Welcome to season 9.
- Eureka: “[My] favorite shape is round.” Valentina: “I can see.” Eureka: “I’ll eat you.”
- Trinity Taylor gets the Alyssa Edwards Honorary Award for hilarious malapropism: “[T]here’s such a stigmatism with pageant queens.”
- Shea Couleé on Farrah Moan: “I call her Blonde Benét Glamsey, cause she whines like a six-year-old.” A bit of a stretch, but we’ll take it.
- Charlie Hinds her a long history of impersonating celebrities, to the point where Lana Del Rey apparently called her an asshole. That’s gotta be one drag point for pissing off someone with authority, right?
- “Shea Couleé, Shebrew National.”
- “The other girls better ketchup. They mustard about her. I want you to relish this moment. Somebody stop me!” God bless Ross Matthews and his condiment puns.

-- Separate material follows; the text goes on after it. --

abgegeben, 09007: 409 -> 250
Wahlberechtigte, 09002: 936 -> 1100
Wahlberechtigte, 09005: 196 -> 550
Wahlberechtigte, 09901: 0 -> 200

- Kimora: “If you’re feeling a little frisky, whatever you do to me stays in Vegas.” RuPaul: “This message has been brought to you by penicillin.”
- Note to self: find a way to describe someone’s hair as “urine blonde.”
- I wasn’t feeling Aja’s home town look, but her shapeless Commes des Garcons look fit well with her artsy sensibilities.
- Ross Matthews on Eureka’s home town look: “Tina Turn-her away.”
- Carson Kressley: “I wasn’t blown away by the statue of liberty moment. It’s okay.” RuPaul: “Why do you hate America, Carson?”
- We didn’t get to see the contestants enter the workroom as boys this episode, but there’ll be time enough for that later. Gaga must be given her due.
- Gaga was a huge get for the show, but she wasn’t a particularly incendiary judge. She was hugely knowledgable about fashion, though, at least when critiquing her own looks.